Usually, she tried to stay positive, to make light of things, but it was very, very hard, tonight. She laid next to her brother, who she could tell was still awake, and who seemed to be staring intently at Dudley's watch. "Ten minutes," he murmured to her, and she understood.

Ten minutes until they were both eleven. Ten minutes to another year.

"Five minutes."

Something was creaking loudly outside.

"I hope the roof doesn't fall in," Harry muttered. "Though we might be warmer. Four minutes."

"I wish anything would happen," Violet said dismally. "Anything at all."

"Three minutes."

There was more noises from outside; rocks crunching, as if the entire giant rock itself was about to sink into the sea. Violet really regretted not putting up more of a fight for swim lessons at some point.

"Two minutes."

Violet rolled over to face her twin as the watch hit one minute to go. Together they began to whisper the countdown to their birthday, as they had every year since they could first tell time.
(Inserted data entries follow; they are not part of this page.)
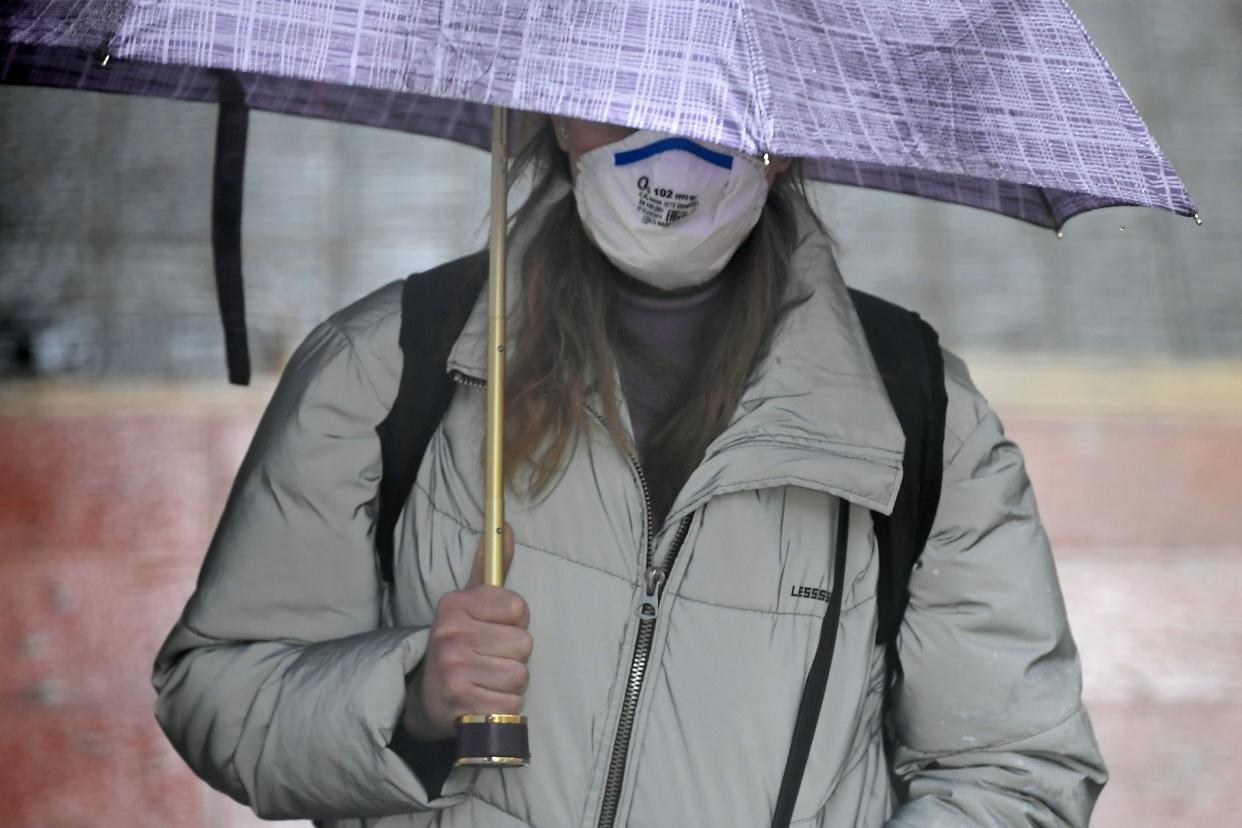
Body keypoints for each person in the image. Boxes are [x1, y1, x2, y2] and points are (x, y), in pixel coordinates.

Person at [152, 114, 1108, 827]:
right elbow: (221, 688)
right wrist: (406, 701)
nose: (673, 136)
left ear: (792, 132)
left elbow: (1015, 768)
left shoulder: (910, 414)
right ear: (554, 110)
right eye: (629, 91)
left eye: (722, 99)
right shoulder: (392, 365)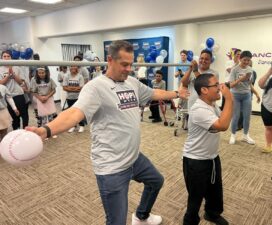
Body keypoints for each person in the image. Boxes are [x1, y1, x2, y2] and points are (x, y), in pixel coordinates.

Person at [26, 40, 188, 225]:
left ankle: (141, 216)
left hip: (133, 157)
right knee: (116, 221)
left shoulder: (132, 83)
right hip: (111, 167)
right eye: (124, 64)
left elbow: (153, 93)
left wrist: (176, 93)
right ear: (110, 60)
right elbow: (75, 113)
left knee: (156, 181)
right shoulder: (95, 88)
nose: (129, 69)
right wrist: (46, 130)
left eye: (131, 64)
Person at [182, 73, 233, 225]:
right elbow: (223, 126)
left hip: (211, 157)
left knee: (215, 191)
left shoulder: (211, 105)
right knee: (196, 197)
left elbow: (224, 118)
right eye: (216, 85)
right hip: (195, 161)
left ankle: (212, 214)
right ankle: (190, 221)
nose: (220, 87)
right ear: (204, 90)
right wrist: (229, 98)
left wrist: (226, 100)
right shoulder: (198, 109)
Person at [228, 50, 260, 145]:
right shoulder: (234, 70)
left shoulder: (250, 70)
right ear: (240, 58)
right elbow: (231, 85)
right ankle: (233, 135)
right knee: (236, 116)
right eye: (244, 60)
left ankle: (245, 135)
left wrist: (256, 93)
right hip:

"Ten, nine, eight, seven, six, five, four-," Gradually their voices rose from whispers, getting louder and louder. Violet didn't care. So what if they woke up the Dursleys? Good. "THREE, TWO, ONE-," They were both nearly shouting, chanting it, and then a BOOM cut them both off, just as the watch turned to midnight.

The twins scrambled up into sitting positions, staring at the corner of the room where the door was, shrouded in darkness.

"Someone's outside," Harry hissed.

Violet slowly struggled to her feet, pulling her brother up with her, the blanket wrapped around their shoulders. There was only one person it could be. The one who'd written all the letters.